### DIRECTIVE 1
Reproduce the records word for word. Start with their first line and go on through the line that contains "Laser Etiketten, DIN", including that line.

### PAGE EXCERPT
It's become fashionable, even trendy, here in Canada to lecture Americans on everything under the sun.

            I saw it first-hand again last week in Toronto when a Canadian scolded a member of our federal forces at a press conference about the American's track record on human rights and how much better Canada is on this front.

            This kind of reaction is widespread among Canadians, unfortunately. And it's a problem because, although I have no intention of defending the American approach, most Canadians who look down their noses at Americans should look at our history first, before talking about it.

            Reactions to the Sept. 11 terrorist attacks events by Americans and Canadians is definitely different: if anything, it was the twin towers of New York's World Trade Center that were hit, not Toronto's CN Tower. And this seems to escape many here in Canada when we judge Americans' reaction.

            The difference is huge, and Canadians have reacted just like Americans when their interests have been hit in the past.

            Canadian history has many black pages on human rights.

            Let's go through them quickly.

            The way we treat our Native peoples remains a stain on our record ­ one that the United Nations and other international organizations keep reminding us about.  In 1846-48, we let many Irish refugees die in the Montreal harbour by refusing them entry. At Grosse Ile we quarantined over 20,000 sick people, in a place that could host not more than 200. On that island, during the "Summer of Sorrow" we buried 5,000 Irish immigrants. Others were stopped and many died on Partridge Island off St. John's, Nfld.

            In 1905 we stopped Indian refugees in Vancouver Harbour, we imposed a "head tax" on Chinese, Japanese, Ukrainians immigrants, among others.

            During the Second World War, thanks to an order from then prime minister Mackenzie King, we interned, among others, 3,000 Canadians of Italian origin ­ over 90 per cent of whom held Canadian passports ­ for three years without a trial and without any formal charges in camps such as Petawawa (our Guantanamo), considering them "alien." In the same period the Americans interned "only" 600 citizens of Italian origin. And, the U.S. Congress has already officially apologized to them. We also turned away boats of Jewish people trying to flee Nazi Germany.

### DIRECTIVE 2
Carry on the essay about Canada's human rights record from the point where it stops.

### DATASET CONTENT
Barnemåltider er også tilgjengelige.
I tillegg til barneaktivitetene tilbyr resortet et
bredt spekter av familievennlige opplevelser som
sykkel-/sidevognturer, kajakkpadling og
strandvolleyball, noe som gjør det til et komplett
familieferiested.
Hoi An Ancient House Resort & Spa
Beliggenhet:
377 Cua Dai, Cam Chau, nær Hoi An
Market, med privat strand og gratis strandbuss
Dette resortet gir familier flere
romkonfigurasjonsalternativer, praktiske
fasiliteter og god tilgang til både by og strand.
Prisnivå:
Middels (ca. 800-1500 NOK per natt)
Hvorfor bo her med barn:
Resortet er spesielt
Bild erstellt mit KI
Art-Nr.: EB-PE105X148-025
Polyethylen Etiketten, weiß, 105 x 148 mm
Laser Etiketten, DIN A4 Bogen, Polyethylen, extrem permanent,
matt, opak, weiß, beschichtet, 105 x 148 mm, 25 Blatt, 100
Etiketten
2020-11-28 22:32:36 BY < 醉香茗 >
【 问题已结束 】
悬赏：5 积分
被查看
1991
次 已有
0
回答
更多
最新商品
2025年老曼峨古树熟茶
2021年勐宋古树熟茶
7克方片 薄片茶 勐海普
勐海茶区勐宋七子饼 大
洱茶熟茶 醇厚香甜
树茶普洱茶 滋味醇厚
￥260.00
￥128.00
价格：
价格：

### OUTPUT 1
Barnemåltider er også tilgjengelige.
I tillegg til barneaktivitetene tilbyr resortet et
bredt spekter av familievennlige opplevelser som
sykkel-/sidevognturer, kajakkpadling og
strandvolleyball, noe som gjør det til et komplett
familieferiested.
Hoi An Ancient House Resort & Spa
Beliggenhet:
377 Cua Dai, Cam Chau, nær Hoi An
Market, med privat strand og gratis strandbuss
Dette resortet gir familier flere
romkonfigurasjonsalternativer, praktiske
fasiliteter og god tilgang til både by og strand.
Prisnivå:
Middels (ca. 800-1500 NOK per natt)
Hvorfor bo her med barn:
Resortet er spesielt
Bild erstellt mit KI
Art-Nr.: EB-PE105X148-025
Polyethylen Etiketten, weiß, 105 x 148 mm
Laser Etiketten, DIN A4 Bogen, Polyethylen, extrem permanent,

### OUTPUT 2
            It's not just our history that is "stained" because of the failure of our leaders to respect human rights. In 1970, then prime minister Pierre Trudeau, a politician who was never into collegial fishing or golfing weekends other Canadian PMs have enjoyed with U.S. presidents, invoked the War Measures Act in response to the terrorism perpetrated by the FLQ, whose actions amounted to a drop in the ocean when compared to the attacks on the twin towers in New York city in 2001.

            Our open-arms philosophy towards immigrants has always been based on the need for this country for more manpower; people in real need have always had difficulty getting help. In 1988, we had to reconvene Parliament to let 67 Indians knocking on our door in the Halifax Harbour.

            Not to mention events in Somalia in the 1990s and the Report of the Commission of Inquiry into the Deployment of Canadian Forces to Somalia and the book of Peter Desbarats, Somalia, the cover-up.

            This doesn't mean everyone in our military is corrupt or inept; it only means that we will find bad apples everywhere and generalizations are a bad tool to judge people and countries. Our selective memories of the past, shouldn't obfuscate our national spirit of forgiveness that we profusely apply to our downfalls.

            Again, I'm not defending the American record on human rights and I'm not saying that we do not have the rights to criticize other countries for not respecting them.

            I'm only saying: no lectures please!